* Problems to solve
**1)** According to the blog tour post for The M Word, which company organized the blog tour?
**2)** Continue the blog tour post for The M Word, starting after its last sentence.
[[ Provided passage open ]]
#BlogTour #ZooloosBookTours @ZooloosBT / #QandAs : The M Word #TheMWord – Eileen Wharton @WhartonEileen @SpellBoundBks

– The Magic of Wor(l)ds is a hobby, reviews and other bookish stuff on this site are done for free.
I’m grateful of receiving a free copy from the publisher/author in exchange for an honest review of this book. –

The M Word Tour Poster

Today I’m delighted to be on the ‘The M Word’ blogtour, organised by Zooloo’s Book Tours.
[[ Provided passage closed ]]
[[ Provided data open ]]
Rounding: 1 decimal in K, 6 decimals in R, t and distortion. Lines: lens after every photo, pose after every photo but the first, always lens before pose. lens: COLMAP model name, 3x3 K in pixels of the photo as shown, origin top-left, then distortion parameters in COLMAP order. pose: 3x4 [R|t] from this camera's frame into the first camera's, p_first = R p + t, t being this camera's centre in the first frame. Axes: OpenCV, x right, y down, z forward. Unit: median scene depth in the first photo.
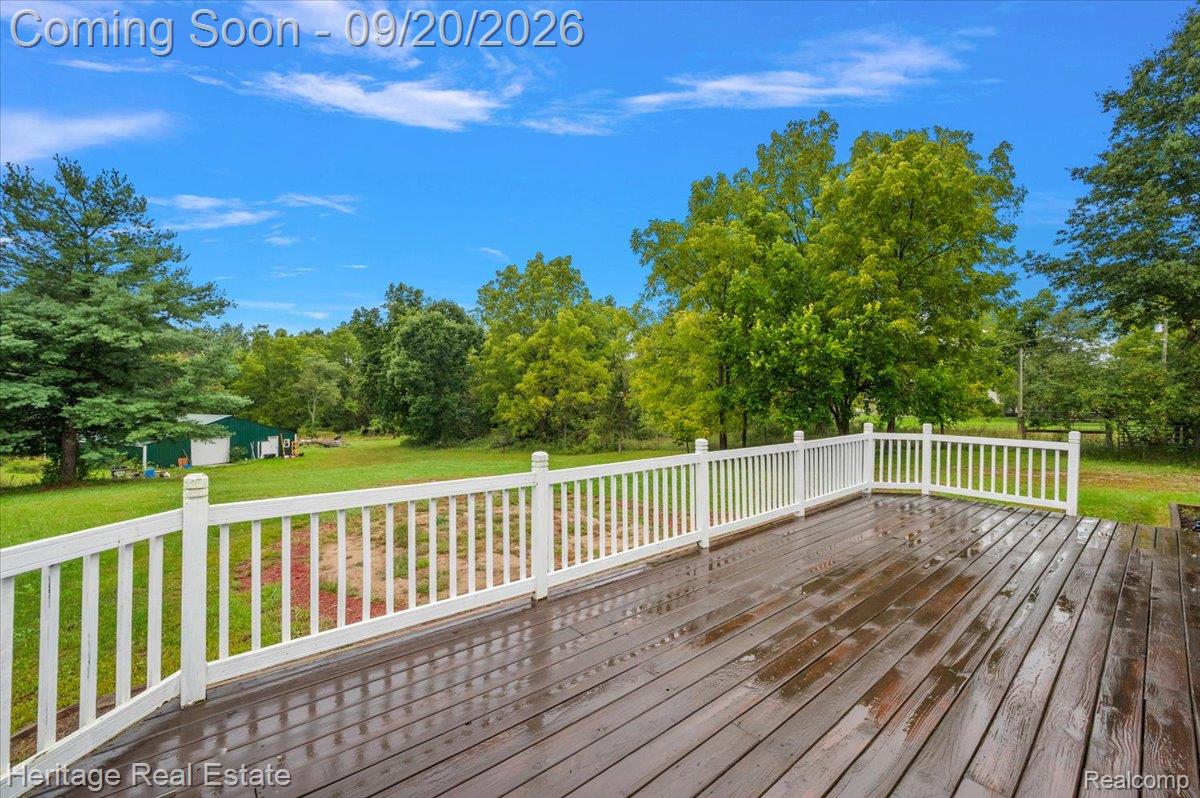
lens RADIAL K [[484.0, 0, 604.0], [0, 484.0, 394.8], [0, 0, 1]] dist [0.001877, -0.000508]
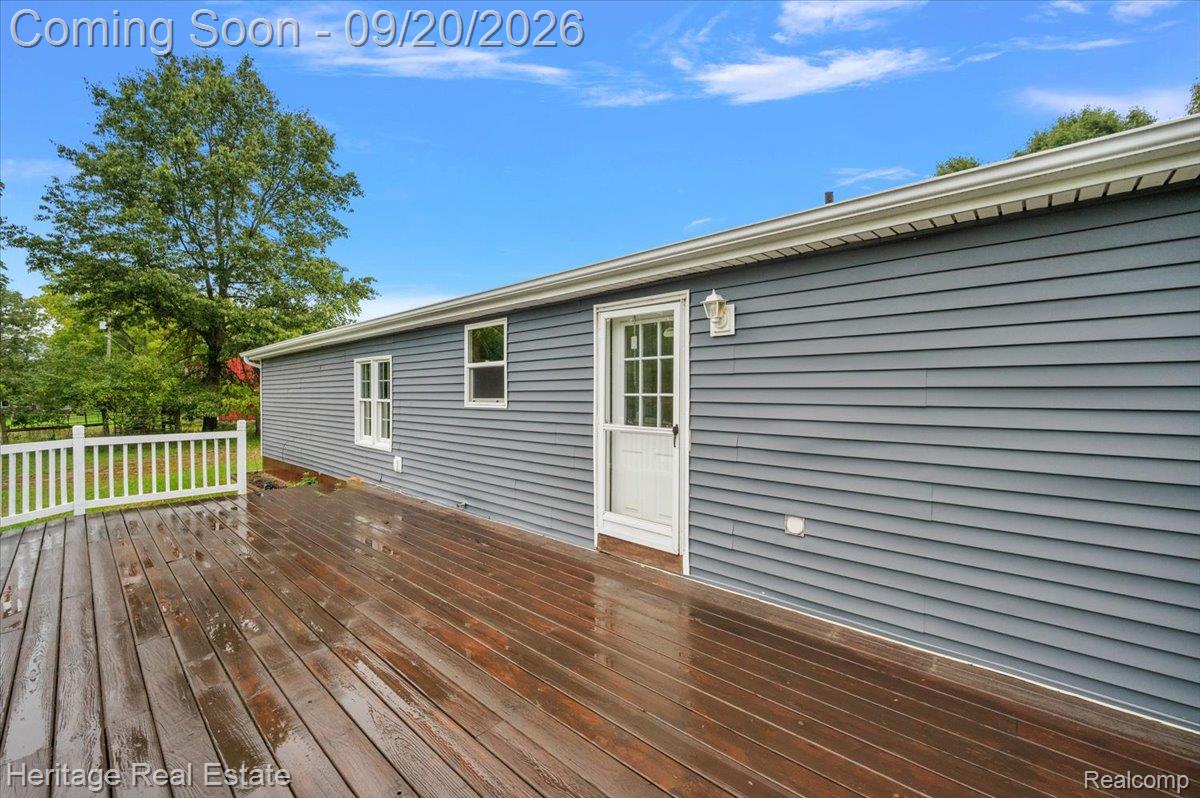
lens RADIAL K [[484.0, 0, 587.1], [0, 484.0, 394.9], [0, 0, 1]] dist [0.001877, -0.000508]
pose [[-0.103841, -0.018127, 0.994429, -0.060386], [0.002419, 0.999826, 0.018478, -0.000735], [-0.994591, 0.004325, -0.103779, 0.076922]]
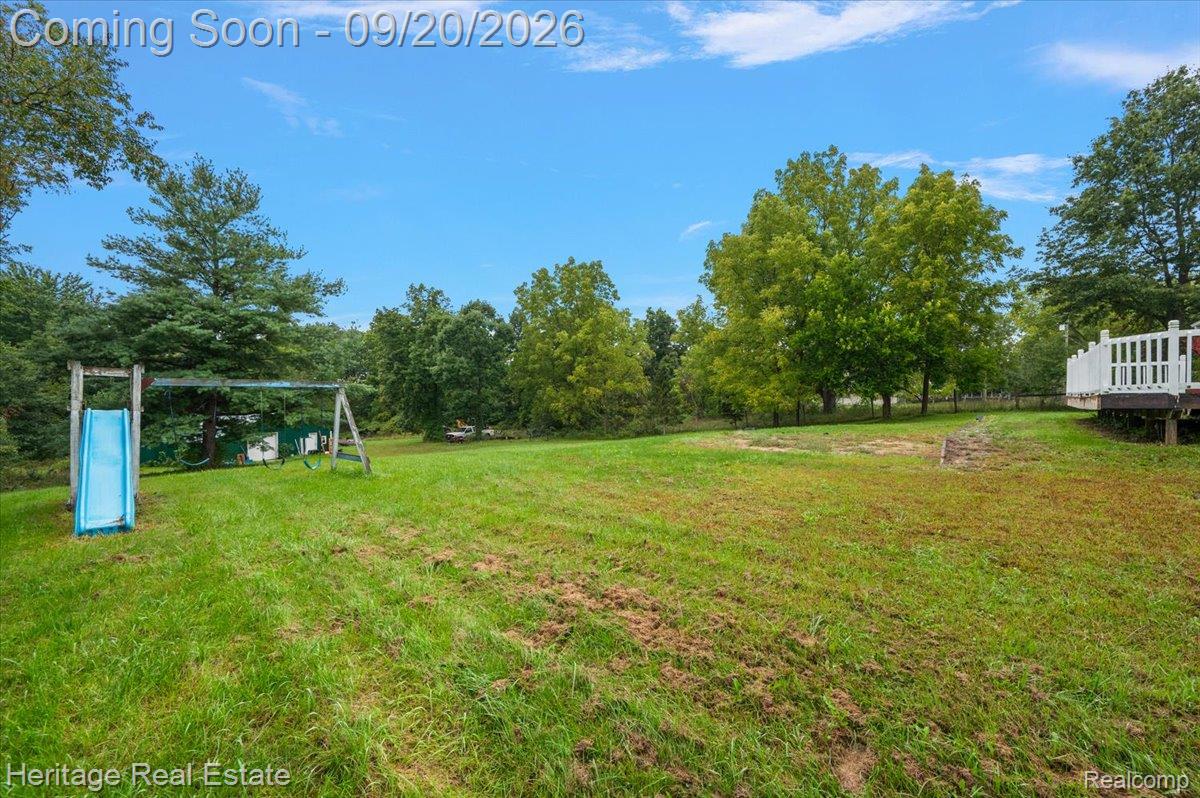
lens RADIAL K [[484.0, 0, 602.9], [0, 484.0, 407.2], [0, 0, 1]] dist [0.001877, -0.000508]
pose [[0.988904, -0.022263, 0.146877, -0.450293], [0.020165, 0.999672, 0.015763, 0.054045], [-0.147180, -0.012626, 0.989029, -0.174941]]
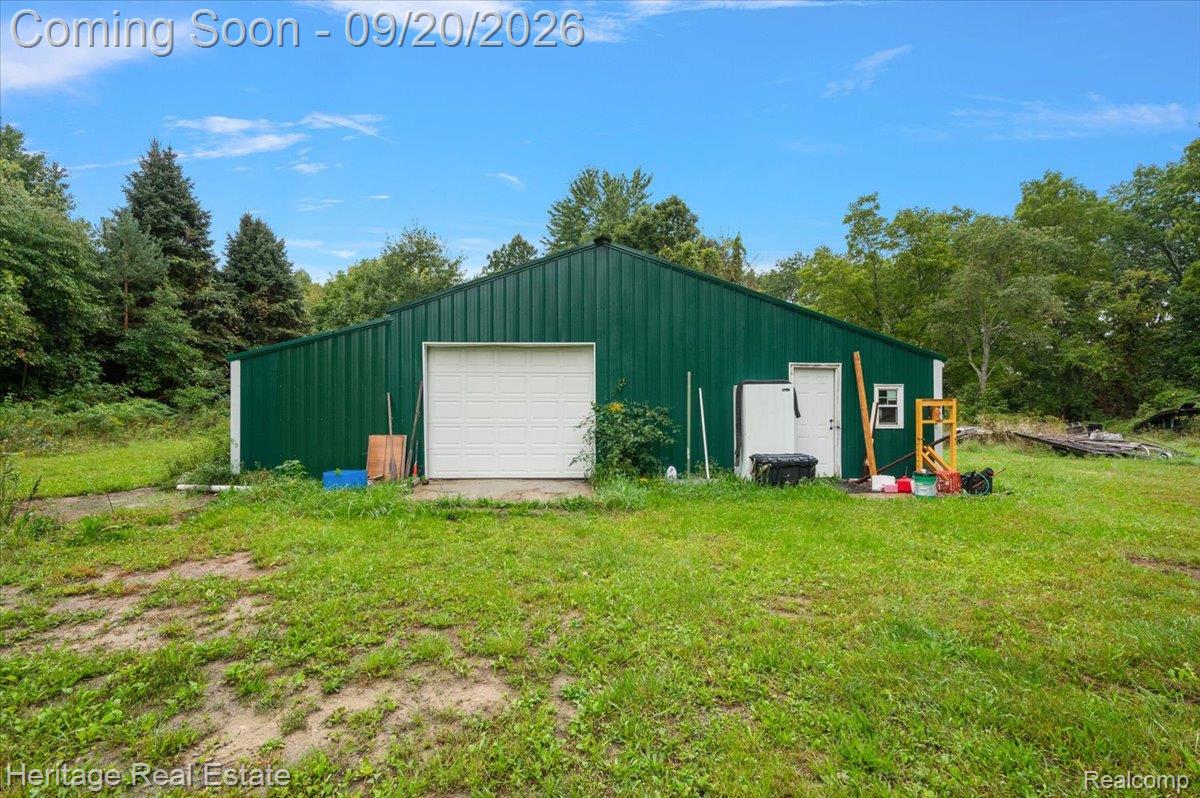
lens RADIAL K [[484.0, 0, 602.4], [0, 484.0, 402.7], [0, 0, 1]] dist [0.001877, -0.000508]
pose [[0.388485, -0.007959, -0.921420, -1.060522], [0.007774, 0.999955, -0.005359, 0.196443], [0.921422, -0.005081, 0.388530, 1.662594]]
[[ Provided data closed ]]
* Written responses
**1)** Zooloo's Book Tours

**2)**
To promote this book I’ll be sharing an interview between the author and me, but first I have some information

About the Author :

Eileen Wharton Author PhotoEileen Wharton is an Oscar winning actress, Olympic gymnast, and Influencer. She also tells lies for a living. Her first novel was published in 2011 to worldwide critical acclaim. And she’s won awards for exaggeration. It did top the Amazon humour chart so she’s officially a best-selling author. She currently has five ‘lively’ offspring ranging from thirty-three to fourteen years of age, and has no plans to procreate further, much to the relief of the local schools and police force. She lives on a council estate in County Durham. She has never eaten kangaroo testicles, is allergic to cats and has a phobia of tinned tuna. She’s retired from arguing with people on the internet.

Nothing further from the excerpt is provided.